# scin' quam iracundus siem?



## AH92

Hi!

What kind of verb is scin'? The context is:

scin' quam iracundus siem?
Réalises-tu à quel point je suis irrité ? (French Wiktionary)

Obviously, scin' means "do you realize", but what is the n' at the end?

Thanks in advance!


----------



## Scholiast

Good day!

This is from either Plautus or Terence. It's a colloquial contraction from _scisne_, where _-ne_ is an 'enclitic [i.e. "attached"] interrogative particle'.
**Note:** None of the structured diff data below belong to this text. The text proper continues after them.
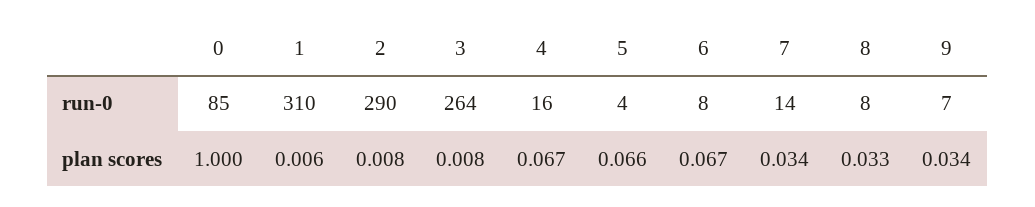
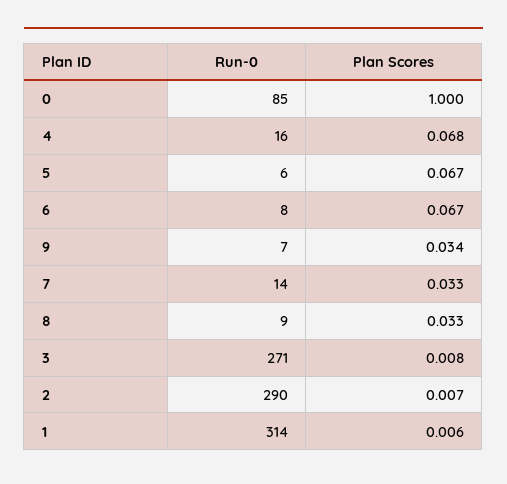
  {
    "0": {
      "run-0": 85,
      "plan scores": 1
    },
    "1": {
-     "run-0": 310,
+     "run-0": 314,
      "plan scores": 0.006
    },
    "2": {
      "run-0": 290,
-     "plan scores": 0.008
+     "plan scores": 0.007
    },
    "3": {
-     "run-0": 264,
+     "run-0": 271,
      "plan scores": 0.008
    },
    "4": {
      "run-0": 16,
-     "plan scores": 0.067
+     "plan scores": 0.068
    },
    "5": {
-     "run-0": 4,
+     "run-0": 6,
-     "plan scores": 0.066
+     "plan scores": 0.067
    },
    "6": {
      "run-0": 8,
      "plan scores": 0.067
    },
    "7": {
      "run-0": 14,
-     "plan scores": 0.034
+     "plan scores": 0.033
    },
    "8": {
-     "run-0": 8,
+     "run-0": 9,
      "plan scores": 0.033
    },
    "9": {
      "run-0": 7,
      "plan scores": 0.034
    }
  }

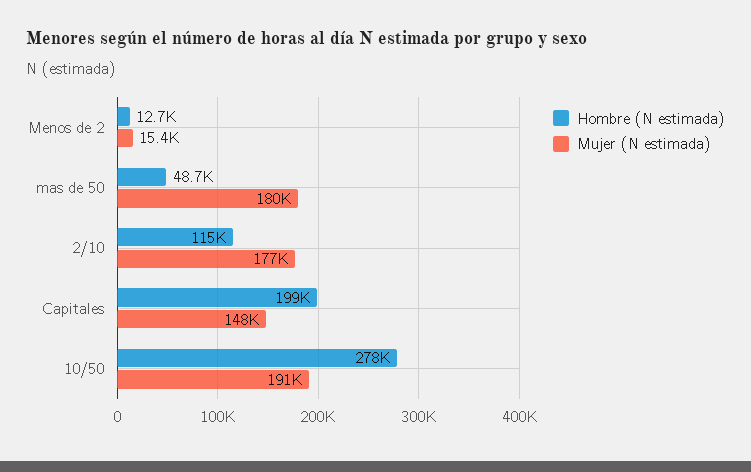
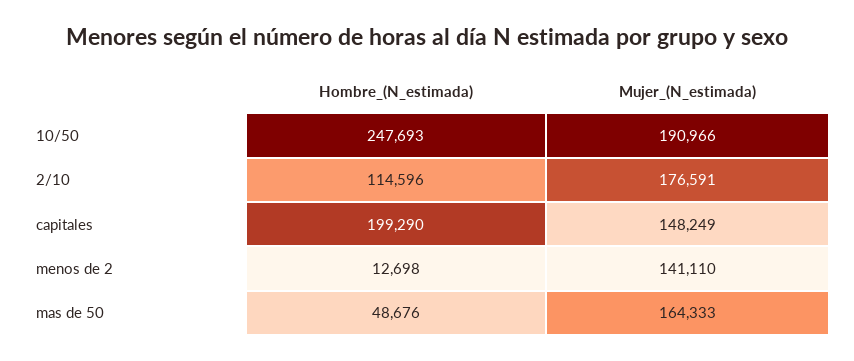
  {
    "Hombre (N estimada)": {
      "Menos de 2": 12698,
      "mas de 50": 48676,
      "2/10": 114596,
      "Capitales": 199290,
-     "10/50": 278000
+     "10/50": 247693
    },
    "Mujer (N estimada)": {
-     "Menos de 2": 15400,
+     "Menos de 2": 141110,
-     "mas de 50": 180000,
+     "mas de 50": 164333,
      "2/10": 176591,
      "Capitales": 148249,
      "10/50": 190966
    }
  }

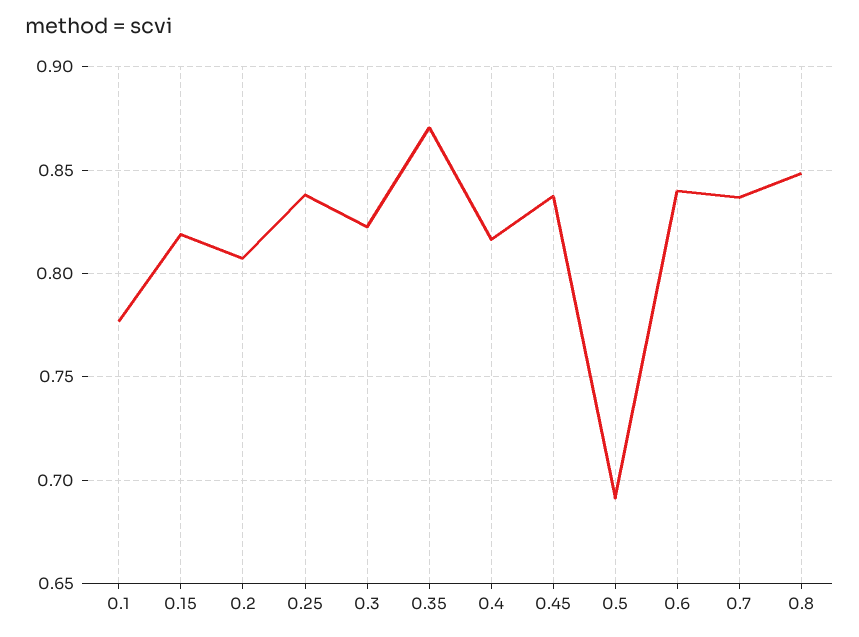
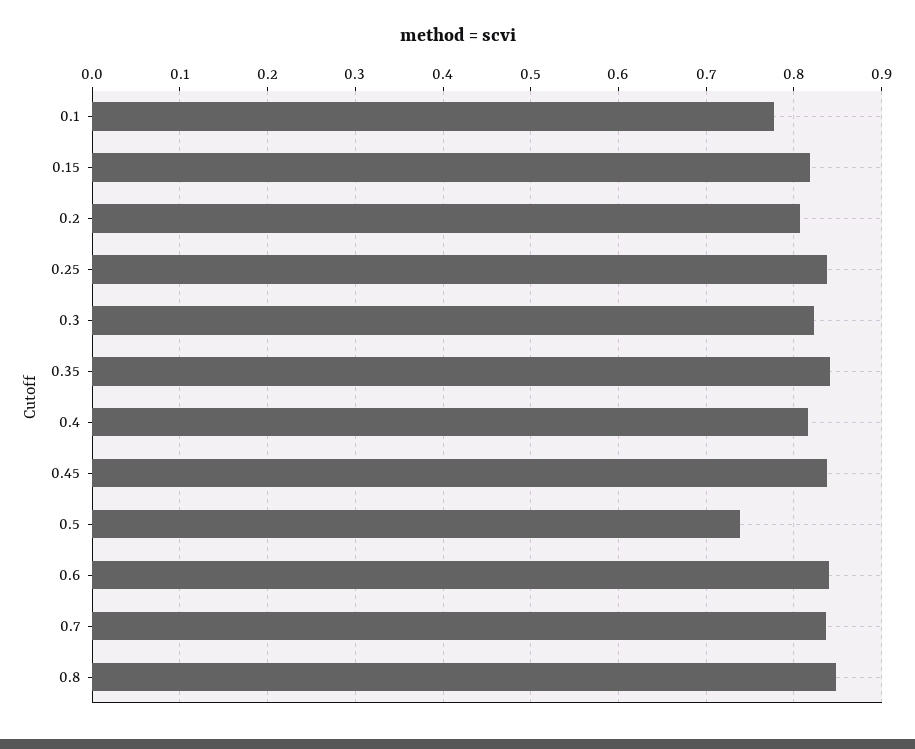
  {
    "0.1": 0.775,
    "0.15": 0.82,
    "0.2": 0.805,
    "0.25": 0.84,
    "0.3": 0.825,
-   "0.35": 0.87,
+   "0.35": 0.84,
    "0.4": 0.815,
    "0.45": 0.835,
-   "0.5": 0.69,
+   "0.5": 0.74,
    "0.6": 0.84,
    "0.7": 0.835,
    "0.8": 0.85
  }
_siem_ is also a colloquialism, in place of 'proper' (i.e. Ciceronian or Caesarean) _sim_.

Σ


----------



## AH92

Thanks! So, is the complete translation, "Do you realize how irritated I am?"?


----------



## Scholiast

saluete amici


AH92 said:


> "Do you realize how irritated I am?"


To me that is a pretty good version. I'd like the wider context, though, to be sure.
Σ


----------



## bearded

For ''iracundus'' I would suggest 'irascible/choleric/irritable' rathet than irritated. The descendant of that Latin adjective still exists in Italian (_iracondo_) and seems to have retained the original meaning. But it depends on the context, as Scholiast wrote.


----------



## Scholiast

Dear friends

In the context, 'how cross I am' might get it.

Cheers,

Σ


----------



## bearded

Not being too familiar with British idioms, dear Scholiast, I'd like to know what the exact meaning of 'cross' is.  Is it 'angry' or is it 'irritable'? (for iracundus, the latter would look correct to me). Thank you in advance.

Cf. here: DIZIONARIO LATINO ''iracundus''
''_Aliud iracundum esse, aliud iratum_''


----------



## Scholiast

Greetings dear bearded

'cross' is somewhere between 'irritated' and 'angry', if that makes sense to you. It is a fairly colloquial word, implying mild displeasure, but not furious wrath.

And by heavens I hope the Mediolanenses are coping with the current crisis.

Σ


----------



## bearded

Thank you, Scholiast.


Scholiast said:


> I hope the Milanese are coping with the current crisis.


I really hope so, too - also for the British people. You please do all you can to stay safe!


----------